Waiting for the Barbarians: Cavafy and Tahrir Square by Carol Berger

September 27th, 2012 reset - +

homepage: Thomas Cole, The Course of Empire: Destruction (detail), 1836, Oil on canvas

 
MORE THAN A CENTURY AGO, a poem was written in the same city I now write from, the ancient coastal metropolis of Alexandria. The poem is called “December 1903,” and it begins:

And if I cannot speak about my love—
if I do not talk about your hair, your lips, your eyes,
still your face that I keep within my heart,
the sound of your voice that I keep within my mind,
the days of September that rise in my dreams,
give shape and colour to my words, my sentences,
whatever theme I touch, whatever thought I utter.

—    C.P. Cavafy, “December 1903”

In the warren of narrow streets surrounding the last home of the poet Constantine P. Cavafy, faces are disappearing: specifically, the hair, the lips and eyes of mannequins. Stroll past the shop fronts and you will see the dividing lines. Observant shopkeepers display mannequins with no features at all. The faceless heads emerge from the new season’s fashions. There are no ears or noses; no hint of a cheek bone or eyebrow. Some are in pristine, glossy white; others are in liquid silver or black. Shops selling religious goods, Wahabi-style jellabeyas and Korans, solve the issue by using headless dummies. Confusingly, the torso mannequins are also favoured by lingerie sellers, their windows crammed with plastic bosoms only partly covered by sheer negligees and lacy brassieres.

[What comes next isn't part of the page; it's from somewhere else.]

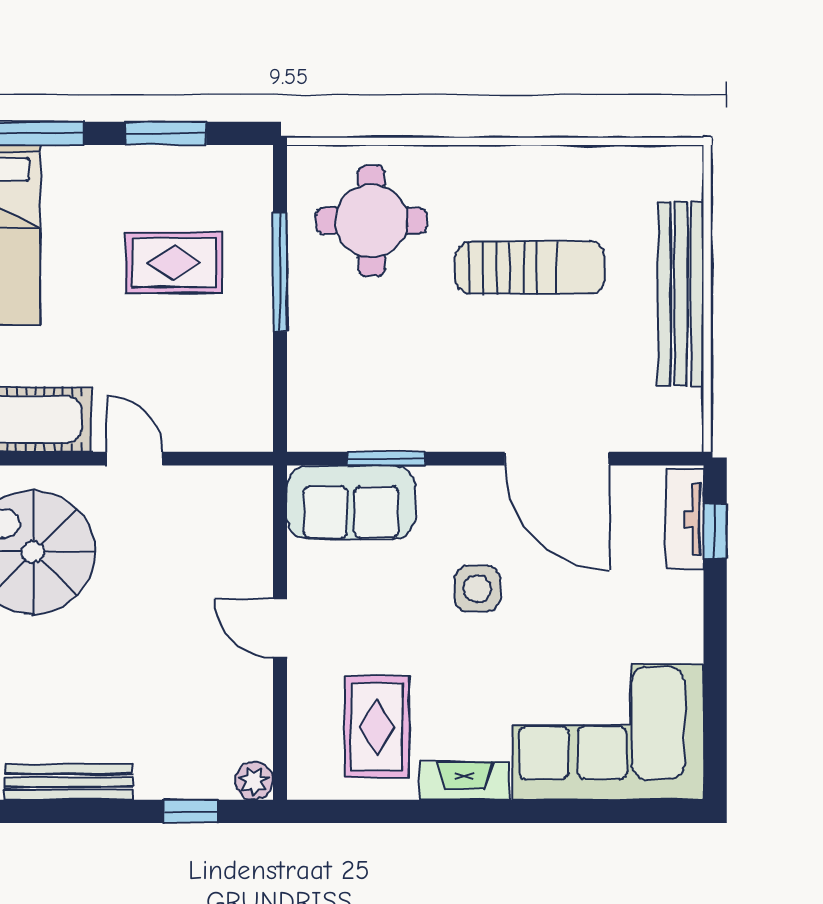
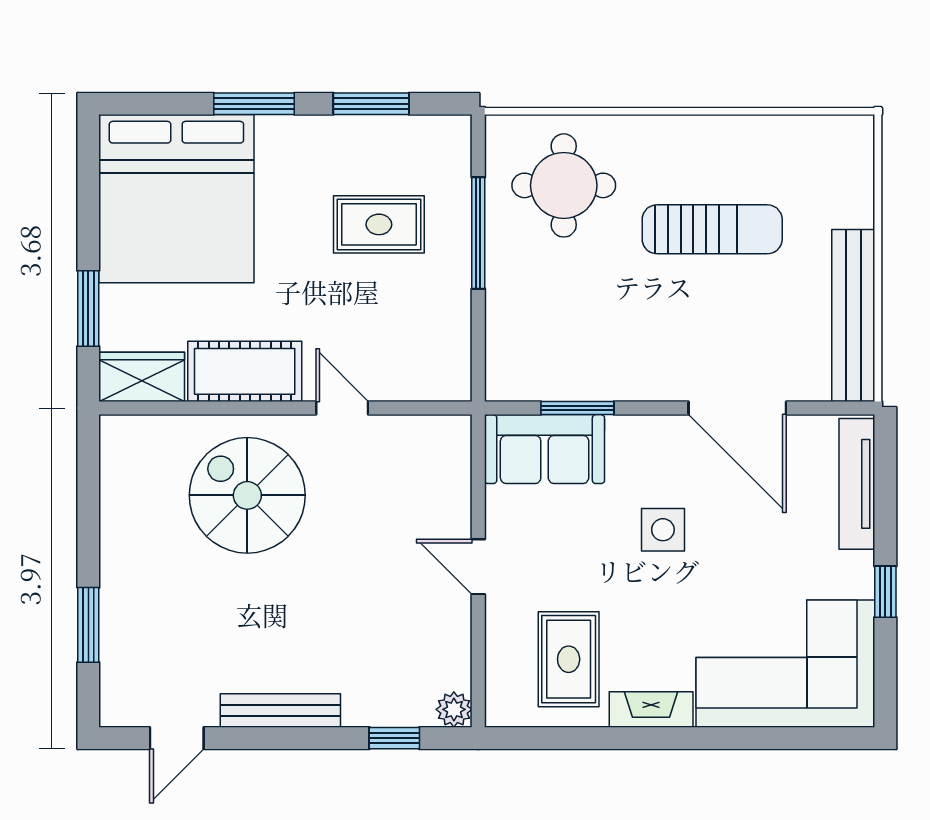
bench: (681, 294) -> (853, 315), moved
tv unit: (685, 519) -> (857, 484), width x1.41
window: (715, 531) -> (885, 592), moved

Half a street away, on Sharia el Nabi Daniel, four male mannequins have been placed on the pavement. The upper halves of their faces are concealed. Only their perpetual smiles are visible. The woollen cap on one has been pulled down; on another, a spooky piece of gauze has been taped across the eyes; adhesive strips bearing the bearded faces of religious candidates cover the eyes of the other two. The men inside the shop explain to me that the showing of the face is haram, forbidden. They are friendly, allowing me to take photos of the disfigured dummies. In two afternoons of taking photos of shop mannequins in Alexandria, only one person declined my request, and he was worried that I wanted to steal the designs of his conservative, full-length dresses. But I know better than to extend my hand to shake theirs. The western woman, her infidel head uncovered, is also haram.

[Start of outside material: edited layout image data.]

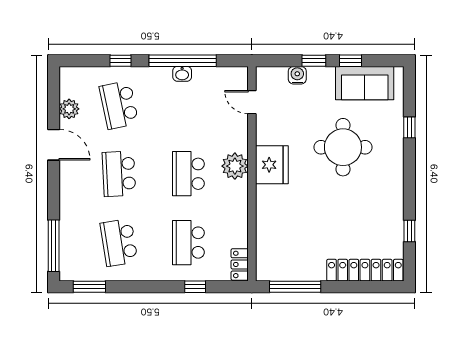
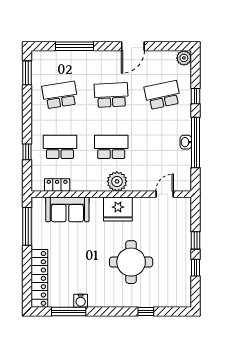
water cooler: (297, 75) -> (81, 301), moved, turned 90
sofa: (365, 83) -> (67, 209), moved, turned -90
plant: (69, 109) -> (184, 58), moved
window: (409, 231) -> (69, 312), width x2.17
window: (54, 246) -> (74, 46), moved
locker: (240, 264) -> (57, 185), moved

Mannequins, representations of the human form, have become a site of contestation between Alexandria’s Salafists, the Islamist hardliners, and moderate Moslems and Christians. Egyptians, borrowing from the French, call both human models and their lifeless counterparts manneken.

There are still stores using mannequins of an earlier era, life-sized Barbie dolls with matted blonde and brunette wigs, with bright blue eye shadow and parted red lips. Sometimes a store will crowd them together, in groups of six or eight, their arms and legs placed in mid-stride, as if at any moment they might come to life and set off on a big adventure.

On a Saturday afternoon in late-December the streets were packed with shoppers. It felt like walking through a strange zoo: behind the glass, a cartoonish stereotype of western beauty and sexual availability, and looking in, Egyptian women hidden beneath the hijab or niqab and wearing loose, ankle-length clothing.